MapReduce the framework is proprietary to Google, and some pipelines are still running inside google.
MapReduce as a concept is very much in use. Hadoop was inspired by MapReduce. Spark was originally built around the primitives of MapReduce, and you see still see that in the description of its operations (exchange, collect). However, spark and all the other modern frameworks realized that:
- users did not care mapping and reducing, they wanted higher level primitives (filtering, joins, ...)
- mapreduce was great for one-shot batch processing of data, but struggled to accomodate other very common use cases at scale (low latency, graph processing, streaming, distributed machine learning, ...). You can do it on top of mapreduce, but if you really start tuning for the specific case, you end up with something rather different. For example, kafka (scalable streaming engine) is inspired by the general principles of MR but the use cases and APIs are now quite different.
As for the framework called MapReduce, it isn't used much, but its descendant https://beam.apache.org very much is. Nowadays people often use "map reduce" as a shorthand for whatever batch processing system they're building on top of.
It's going to stay because it is useful:
Any operation that you can express with an associative behavior is automatically parallelizeable. And both in Spark and Torch/Jax this means scalable to a cluster, with the code going to the data. This is the unfair advantage of solving bigger problems.
If you were talking about the Hadoop ecosystem, then yes Spark pretty much nailed it and is dominant (no need to have another implementation)

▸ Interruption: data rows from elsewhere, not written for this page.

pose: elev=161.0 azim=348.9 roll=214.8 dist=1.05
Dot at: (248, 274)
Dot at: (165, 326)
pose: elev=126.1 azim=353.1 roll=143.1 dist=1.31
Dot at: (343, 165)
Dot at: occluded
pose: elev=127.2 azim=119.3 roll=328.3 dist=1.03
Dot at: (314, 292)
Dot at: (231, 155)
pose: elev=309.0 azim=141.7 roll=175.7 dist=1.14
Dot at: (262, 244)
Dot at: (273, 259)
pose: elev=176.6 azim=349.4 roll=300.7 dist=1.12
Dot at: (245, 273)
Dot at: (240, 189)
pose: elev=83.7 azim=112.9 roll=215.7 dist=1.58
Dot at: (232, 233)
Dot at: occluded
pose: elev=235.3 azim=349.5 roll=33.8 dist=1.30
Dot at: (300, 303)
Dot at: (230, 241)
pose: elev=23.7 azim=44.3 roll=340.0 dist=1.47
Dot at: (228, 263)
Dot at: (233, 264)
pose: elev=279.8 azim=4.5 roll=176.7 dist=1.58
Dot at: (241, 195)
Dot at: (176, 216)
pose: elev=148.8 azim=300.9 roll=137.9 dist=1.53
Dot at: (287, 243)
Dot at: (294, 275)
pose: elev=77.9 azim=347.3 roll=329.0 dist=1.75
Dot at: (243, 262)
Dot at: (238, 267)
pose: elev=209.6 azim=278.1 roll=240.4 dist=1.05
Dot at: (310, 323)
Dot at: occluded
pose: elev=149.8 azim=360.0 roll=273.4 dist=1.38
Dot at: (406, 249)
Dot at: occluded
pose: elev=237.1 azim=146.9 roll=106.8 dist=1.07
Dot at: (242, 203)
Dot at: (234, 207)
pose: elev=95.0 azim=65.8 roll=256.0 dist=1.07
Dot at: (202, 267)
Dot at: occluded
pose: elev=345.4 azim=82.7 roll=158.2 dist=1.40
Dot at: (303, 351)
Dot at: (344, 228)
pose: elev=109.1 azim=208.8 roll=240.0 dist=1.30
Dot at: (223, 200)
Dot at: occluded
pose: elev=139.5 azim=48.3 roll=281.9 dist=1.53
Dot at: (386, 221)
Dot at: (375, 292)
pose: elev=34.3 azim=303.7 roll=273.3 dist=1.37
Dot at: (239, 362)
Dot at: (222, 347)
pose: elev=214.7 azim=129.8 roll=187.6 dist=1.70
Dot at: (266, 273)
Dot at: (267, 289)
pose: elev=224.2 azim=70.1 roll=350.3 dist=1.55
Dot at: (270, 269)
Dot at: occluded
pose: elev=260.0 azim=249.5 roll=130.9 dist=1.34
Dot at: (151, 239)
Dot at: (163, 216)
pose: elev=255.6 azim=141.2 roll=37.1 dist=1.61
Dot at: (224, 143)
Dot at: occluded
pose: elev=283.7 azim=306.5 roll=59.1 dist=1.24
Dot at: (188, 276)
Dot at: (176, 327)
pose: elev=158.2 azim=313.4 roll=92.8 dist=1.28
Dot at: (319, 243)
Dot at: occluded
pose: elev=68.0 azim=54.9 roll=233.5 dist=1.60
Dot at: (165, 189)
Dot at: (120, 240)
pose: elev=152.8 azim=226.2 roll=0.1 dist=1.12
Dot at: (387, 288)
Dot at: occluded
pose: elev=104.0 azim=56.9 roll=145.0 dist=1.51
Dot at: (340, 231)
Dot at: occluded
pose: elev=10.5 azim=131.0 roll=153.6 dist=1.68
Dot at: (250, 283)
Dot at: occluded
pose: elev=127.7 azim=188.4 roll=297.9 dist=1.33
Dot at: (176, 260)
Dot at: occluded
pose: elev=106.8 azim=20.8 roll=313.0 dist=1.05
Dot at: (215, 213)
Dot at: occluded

It was necessary as a first step, but as soon as we had better abstraction, everyone stopped using it directly except for legacy maintenance of course.
Abstraction layers on top of this infrastructure now can optimize pipeline as a whole by merging several steps into one when possible, add combiners(partial reduce before shuffle). It requires whole processing pipeline to be defined in more specific operations. Some of them propose to use SQL to formulate task, but it can be done using other primitives. And given this pipeline it is easy to implement optimizations making whole system much more user-friendly and efficient compared to MapReduce, when user has to think about all the optimizations and implement them inside single map/reduce/(combine) operations.
“I have data and I know SQL. What is it about your database that makes retrieving it better?”
Any other paradigm is going to be a niche at best, likely outright fail.
The batch daily log processor jobs will last longer than Fortran. Longer than Cobol. Longer than earth itself.
there are a number of interesting innovations in streaming systems that followed, mostly around reducing latency, reducing batch size, and failure strategies.
even hadoop could be hard to debug when hitting a performance ceiling for challenging workloads. the streaming systems took this even further, spark being notorious for fiddle with knobs and pray the next job doesn’t fail after a few hours, again.
i played around with the thinnest possible distributed data stack a while back[1][2]. i wanted to understand the performance ceiling for different workloads without all the impenetrable layers of software bureaucracy. turns out modern network and cpu are really fast when you stop adding random layers like lasagna.
i think the future of data, for serious workloads, is gonna be bespoke. the primitives are just too good now, and the tradeoff for understandability is often worth the cost.
Its definitely not a dead concept, I guess its not sexy to talk about though.
I think because it looked sorta like an automatic dictionary to multi-thread converter it became popular. But its pretty useless unless you know how to split up and process your data.
basically, if you can cut your data up into a queue, you can MapReduce. But, most pipelines are more complex than that, so you probably need a proper DAG with dependencies.